BEGIN

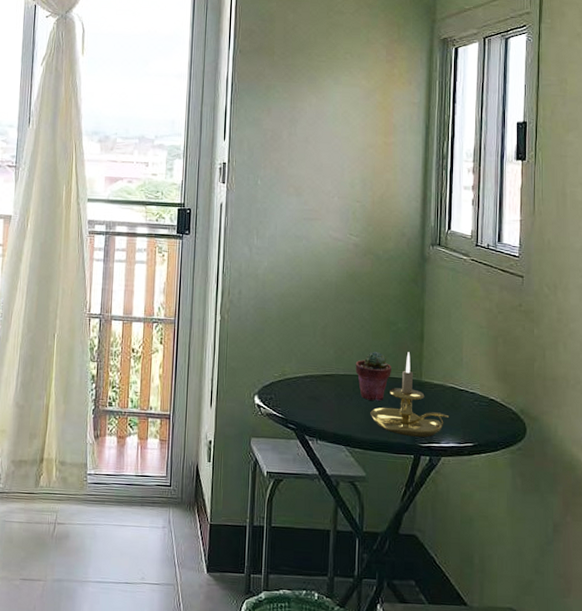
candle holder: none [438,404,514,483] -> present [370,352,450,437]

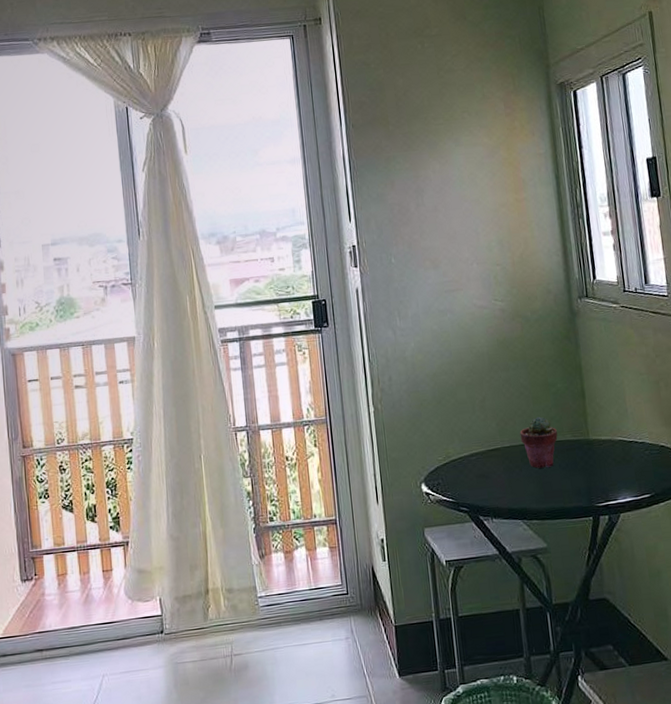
candle holder: present [370,352,450,437] -> none [542,411,623,499]

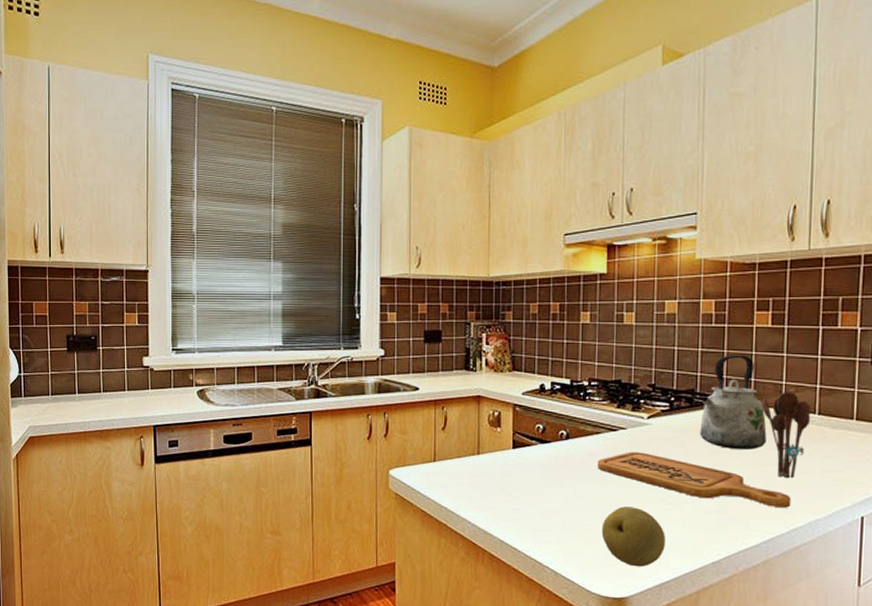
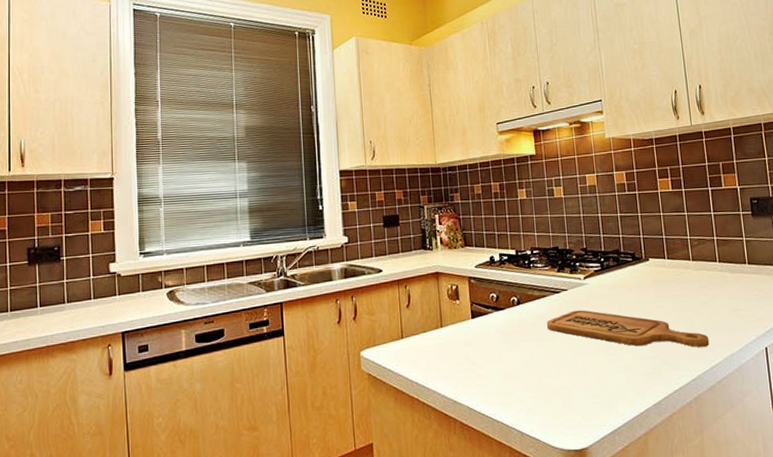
fruit: present [601,506,665,567] -> none [557,361,613,418]
kettle: present [700,355,767,450] -> none [625,216,682,299]
utensil holder: present [762,391,812,479] -> none [674,244,714,321]

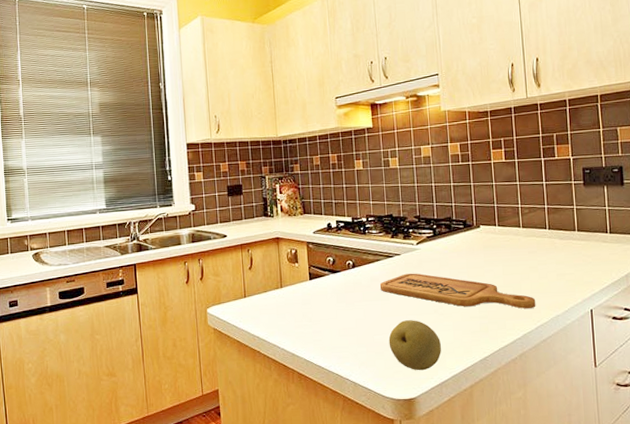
fruit: none [557,361,613,418] -> present [388,320,441,371]

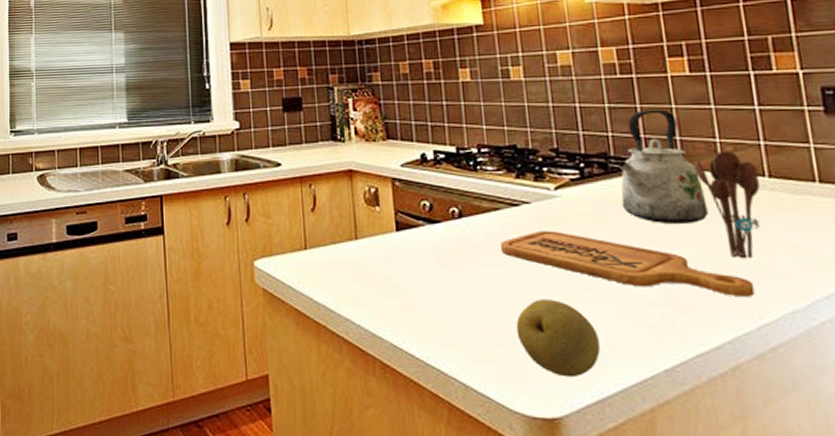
kettle: none [457,186,512,264] -> present [617,109,709,223]
utensil holder: none [505,212,544,284] -> present [694,149,761,259]

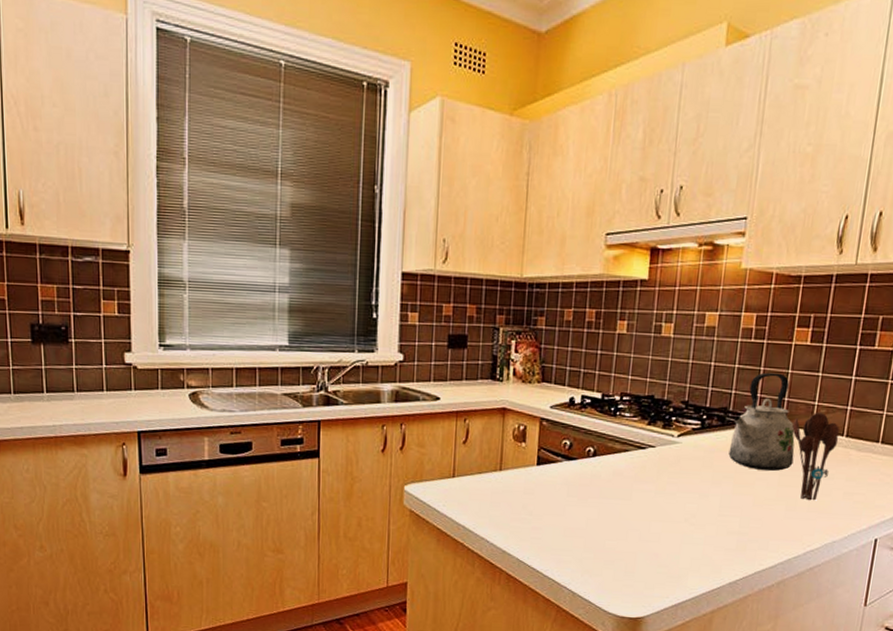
cutting board: present [500,230,755,297] -> none [622,470,811,530]
fruit: present [516,299,600,378] -> none [622,526,686,588]

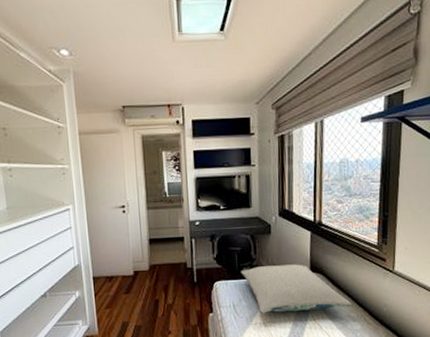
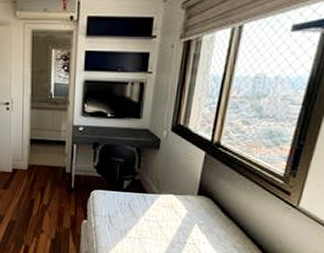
pillow: present [240,264,351,313] -> none [120,181,240,236]

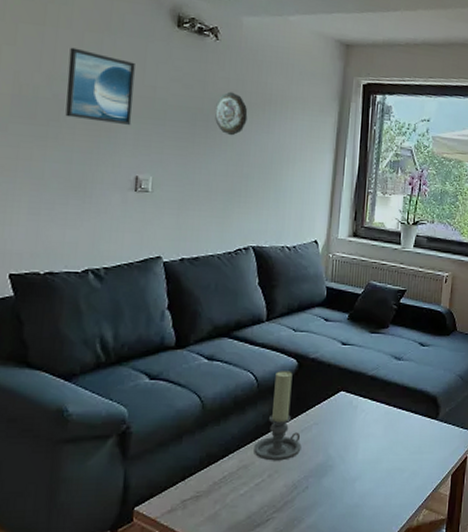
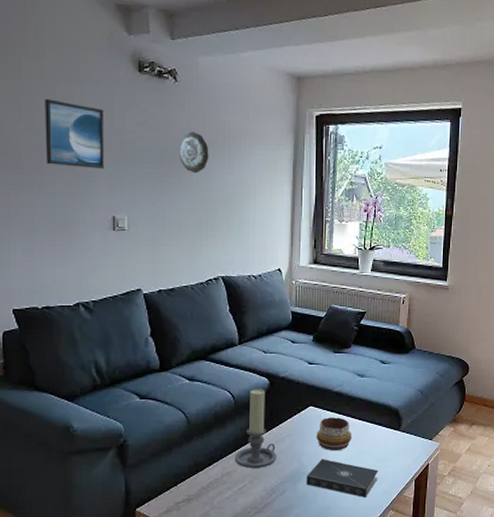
book: none [333,450,412,494] -> present [306,459,378,497]
decorative bowl: none [346,404,385,442] -> present [316,417,351,451]

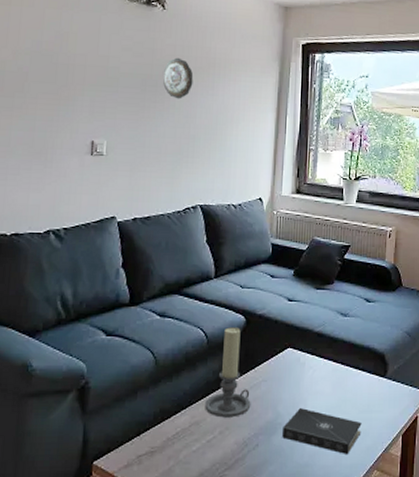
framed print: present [45,98,105,170] -> none [29,24,90,94]
decorative bowl: present [316,417,351,451] -> none [294,361,333,400]

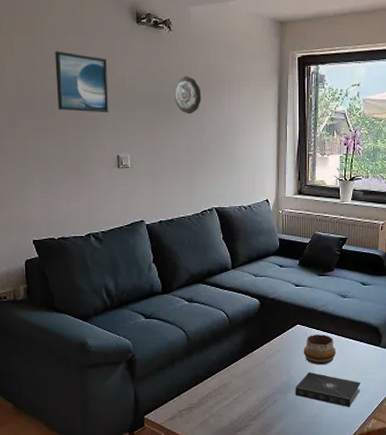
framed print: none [29,24,90,94] -> present [55,51,109,113]
candle holder: present [205,327,251,418] -> none [231,309,268,381]
decorative bowl: none [294,361,333,400] -> present [303,334,336,365]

END

§ **Task description**: Output every entry exactly. Pictures stay out.

§ **Your solution**:
candle holder: none [438,404,514,483] -> present [370,352,450,437]

candle holder: present [370,352,450,437] -> none [542,411,623,499]

fruit: present [601,506,665,567] -> none [557,361,613,418]
kettle: present [700,355,767,450] -> none [625,216,682,299]
utensil holder: present [762,391,812,479] -> none [674,244,714,321]

fruit: none [557,361,613,418] -> present [388,320,441,371]

kettle: none [457,186,512,264] -> present [617,109,709,223]
utensil holder: none [505,212,544,284] -> present [694,149,761,259]

cutting board: present [500,230,755,297] -> none [622,470,811,530]
fruit: present [516,299,600,378] -> none [622,526,686,588]

pillow: present [240,264,351,313] -> none [120,181,240,236]

book: none [333,450,412,494] -> present [306,459,378,497]
decorative bowl: none [346,404,385,442] -> present [316,417,351,451]

framed print: present [45,98,105,170] -> none [29,24,90,94]
decorative bowl: present [316,417,351,451] -> none [294,361,333,400]

framed print: none [29,24,90,94] -> present [55,51,109,113]
candle holder: present [205,327,251,418] -> none [231,309,268,381]
decorative bowl: none [294,361,333,400] -> present [303,334,336,365]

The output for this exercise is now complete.